I was in 1st grade before I thought of it again, in a meaningful way. I went to school in our temples basement in Dunwoody, Georgia. and one Monday we didn’t have school. Over the weekend someone had broken in and defaced desks, couches and chalkboards with swastikas. I saw that symbol and remembered Grandma Fusses tears. And I knew that it was evil and I was hated. I never understood what those teenagers were thinking as they painted a symbol of hate or scratched it into surfaces.
I am shocked and horrified at the news today that Hitler never gassed his own people. I know that is not true. I am one generation removed from the survivors. Their children were my parents generation. As we remember our flight from Egypt this week, so too do Jews remember the Holocaust. Last year, Elie Wiesel , a Holocaust survivor, and Nobel Laureate author, died. He has many quotes…too many to list about why Jews wrote down their memories for my generation and forward. Read his Nobel speech, or even just the quotes that come up on google. We remember the generation lost. All 6,000,000 of them. Men and women, Mothers and Fathers, Children and Artists, Brothers and Sisters.

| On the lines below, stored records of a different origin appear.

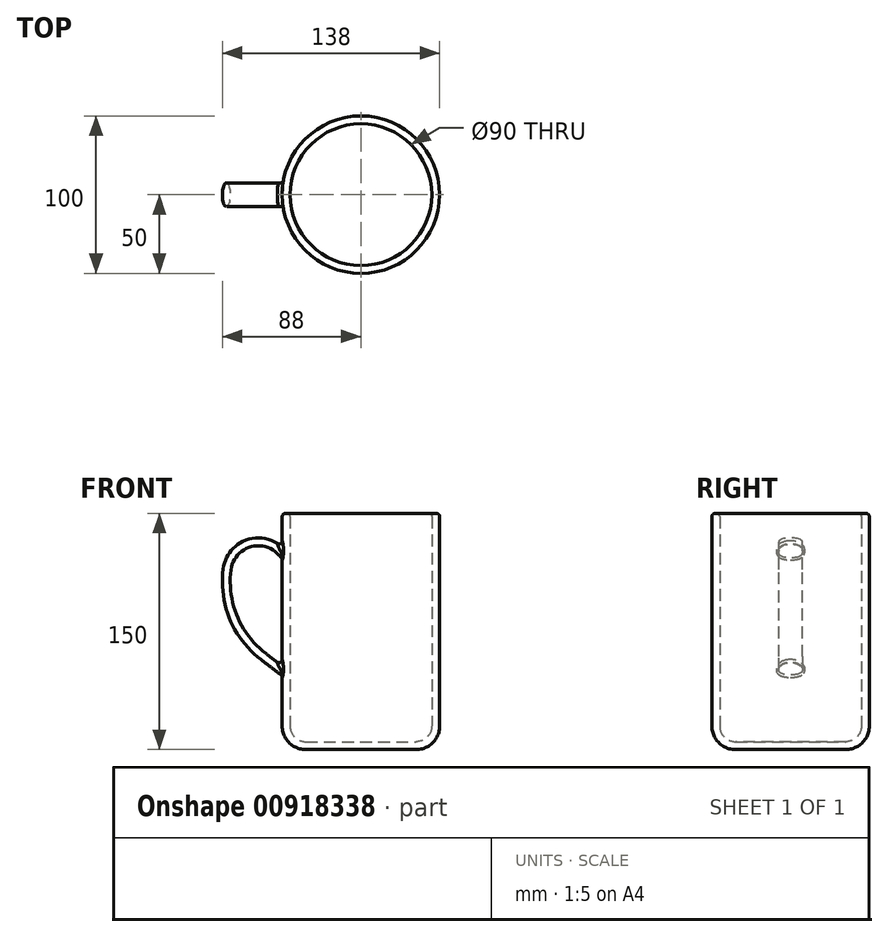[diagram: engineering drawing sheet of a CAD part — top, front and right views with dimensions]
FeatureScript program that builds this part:
annotation { "Feature Type Name" : "Feature", "Feature Type Description" : "" }
export const myFeature = defineFeature(function(context is Context, id is Id, definition is map)
    precondition{}
    {
        {
            var Q0;
            Q0=qCreatedBy(makeId("Front.planeOp"),FACE);
            var sketch = newSketch(context, id + "F0", { "sketchPlane" : qUnion([Q0])});
            skLineSegment(sketch, "E0", {"start": v(-45, 15) * mm, "end": v(-45, 150) * mm});
            skLineSegment(sketch, "E1", {"start": v(-45, 150) * mm, "end": v(-50, 150) * mm});
            skLineSegment(sketch, "E2", {"start": v(-50, 150) * mm, "end": v(-50, 15) * mm});
            skArc(sketch, "E3", {"start": v(-50, 15) * mm, "mid": v(-45.6, 4.4) * mm, "end": v(-35, 0) * mm});
            skArc(sketch, "E4", {"start": v(-45, 15) * mm, "mid": v(-42.07, 7.93) * mm, "end": v(-35, 5) * mm});
            skLineSegment(sketch, "E5", {"start": v(-35, 5) * mm, "end": v(0, 5) * mm});
            skLineSegment(sketch, "E6", {"start": v(-35, 0) * mm, "end": v(0, 0) * mm});
            skLineSegment(sketch, "E7", {"start": v(0, 0) * mm, "end": v(0, 5) * mm});
            skSolve(sketch);
        }
        {
            var Q0;
            Q0 = qSketchRegion(id + "F0", true);
            var Q1;
            Q1=sQuery(id+"F0.wireOp",EDGE,"E7");
            revolve(context, id + "F1", {"surfaceOperationType" : NewSurfaceOperationType.NEW, "entities" : qUnion([Q0]), "axis" : qUnion([Q1]), "revolveType" : RevolveType.FULL});
        }
        {
            var Q0;
            Q0=qCreatedBy(makeId("Front.planeOp"),FACE);
            var sketch = newSketch(context, id + "F2", { "sketchPlane" : qUnion([Q0])});
            skLineSegment(sketch, "E8", {"start": v(-61.92, 59.1) * mm, "end": v(-50, 50) * mm});
            skArc(sketch, "E9", {"start": v(-61.92, 59.1) * mm, "mid": v(-80.9, 83.73) * mm, "end": v(-85, 114.55) * mm});
            skArc(sketch, "E10", {"start": v(-85, 114.55) * mm, "mid": v(-70.89, 131.13) * mm, "end": v(-50, 125) * mm});
            skLineSegment(sketch, "E11", {"start": v(-50, 125) * mm, "end": v(-39.63, 112.93) * mm});
            skLineSegment(sketch, "E12", {"start": v(-50, 50) * mm, "end": v(-30.12, 34.82) * mm});
            skSolve(sketch);
        }
        {
            var Q0;
            Q0=sQuery(id+"F2.wireOp",EDGE,"E8");
            var Q1;
            Q1=sQuery(id+"F2.wireOp",VERTEX,"E8.end");
            cPlane(context, id + "F3", {"entities" : qUnion([Q0, Q1]), "cplaneType" : CPlaneType.LINE_POINT, "offset" : 25 * mm, "width" : 150 * mm, "height" : 150 * mm});
        }
        {
            var Q0;
            Q0=qCreatedBy(id+"F3.planeOp",FACE);
            var sketch = newSketch(context, id + "F4", { "sketchPlane" : qUnion([Q0])});
            skEllipse(sketch, "E13", {"center": v(0, 9.39) * mm, "majorRadius": 7.5 * mm, "minorRadius": 2.5 * mm, "majorAxis": v(-1, 0)});
            skSolve(sketch);
        }
        {
            var Q0;
            Q0 = qSketchRegion(id + "F4", true);
            var Q1;
            Q1=sQuery(id+"F2.wireOp",EDGE,"E8");
            var Q2;
            Q2=sQuery(id+"F2.wireOp",EDGE,"E9");
            var Q3;
            Q3=sQuery(id+"F2.wireOp",EDGE,"E10");
            var Q4;
            Q4=sQuery(id+"F2.wireOp",EDGE,"E11");
            var Q5;
            Q5=sQuery(id+"F2.wireOp",EDGE,"E12");
            sweep(context, id + "F5", {"operationType" : NewBodyOperationType.ADD, "profiles" : qUnion([Q0]), "path" : qUnion([Q1, Q2, Q3, Q4, Q5])});
        }
        {
            var Q0;
            Q0=makeQuery(id+"F1.opRevolve","SWEPT_FACE",FACE,{"disambiguationData":[OSD([sQuery(id+"F0.wireOp",EDGE,"E1")])]});
            var sketch = newSketch(context, id + "F6", { "sketchPlane" : qUnion([Q0])});
            skCircle(sketch, "E14.0", {"center": v(0, 0) * mm, "radius": 45 * mm});
            skSolve(sketch);
        }
        {
            var Q0;
            Q0=makeQuery(id+"F6.imprint","IMPRINT",FACE,{"disambiguationData":[TD([[makeQuery(id+"F6.imprint","IMPRINT",EDGE,{"derivedFrom":sQuery(id+"F6.wireOp",EDGE,"E14.0")}),-1.0]])]});
            extrude(context, id + "F7", {"entities" : qUnion([Q0]), "operationType" : NewBodyOperationType.REMOVE, "endBound" : BoundingType.UP_TO_NEXT, "oppositeDirection" : true, "depth" : 25 * mm, "offsetDistance" : 25 * mm});
        }
        {
            var Q0;
            Q0=makeQuery(id+"F1.opRevolve","SWEPT_EDGE",EDGE,{"disambiguationData":[OSD([sQuery(id+"F0.wireOp",EDGE,"E1"),sQuery(id+"F0.wireOp",EDGE,"E2")])]});
            var Q1;
            Q1=makeQuery(id+"F1.opRevolve","SWEPT_EDGE",EDGE,{"disambiguationData":[OSD([sQuery(id+"F0.wireOp",EDGE,"E0"),sQuery(id+"F0.wireOp",EDGE,"E1")])]});
            var Q2;
            Q2=makeQuery(id+"F5.boolean.opBoolean","INTERSECT",EDGE,{"derivedFrom":[makeQuery(id+"F1.opRevolve","SWEPT_FACE",FACE,{"disambiguationData":[OSD([sQuery(id+"F0.wireOp",EDGE,"E2")])]}),makeQuery(id+"F5.opSweep","SWEPT_FACE",FACE,{"disambiguationData":[OSD([sQuery(id+"F2.wireOp",EDGE,"E10"),sQuery(id+"F4.wireOp",EDGE,"E13")])]})]});
            var Q3;
            Q3=makeQuery(id+"F5.boolean.opBoolean","INTERSECT",EDGE,{"derivedFrom":[makeQuery(id+"F1.opRevolve","SWEPT_FACE",FACE,{"disambiguationData":[OSD([sQuery(id+"F0.wireOp",EDGE,"E2")])]}),makeQuery(id+"F5.opSweep","SWEPT_FACE",FACE,{"disambiguationData":[OSD([sQuery(id+"F2.wireOp",EDGE,"E8"),sQuery(id+"F4.wireOp",EDGE,"E13")])]})]});
            fillet(context, id + "F8", {"entities" : qUnion([Q0, Q1, Q2, Q3]), "radius" : 2 * mm, "tangentPropagation" : true, "allowEdgeOverflow" : false});
        }
    });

But I want to be real here. These are the approximate numbers:
Number of Deaths
Jews: up to 6 million
Soviet civilians: around 7 million (including 1.3 Soviet Jewish civilians, who are included in the 6 million figure for Jews)
Soviet prisoners of war: around 3 million (including about 50,000 Jewish soldiers)
Non-Jewish Polish civilians: around 1.8 million (including between 50,000 and 100,000 members of the Polish elites)
Serb civilians (on the territory of Croatia, Bosnia and Herzegovina): 312,000
People with disabilities living in institutions: up to 250,000
Roma (Gypsies): 196,000–220,000
Jehovah’s Witnesses: Around 1,900
Repeat criminal offenders and so-called asocials: at least 70,000
German political opponents and resistance activists in Axis-occupied territory: undetermined
Homosexuals: hundreds, possibly thousands (possibly also counted in part under the 70,000 repeat criminal offenders and so-called asocials noted above)
But, Hitler never used chemical weapons on his own people, Right?!?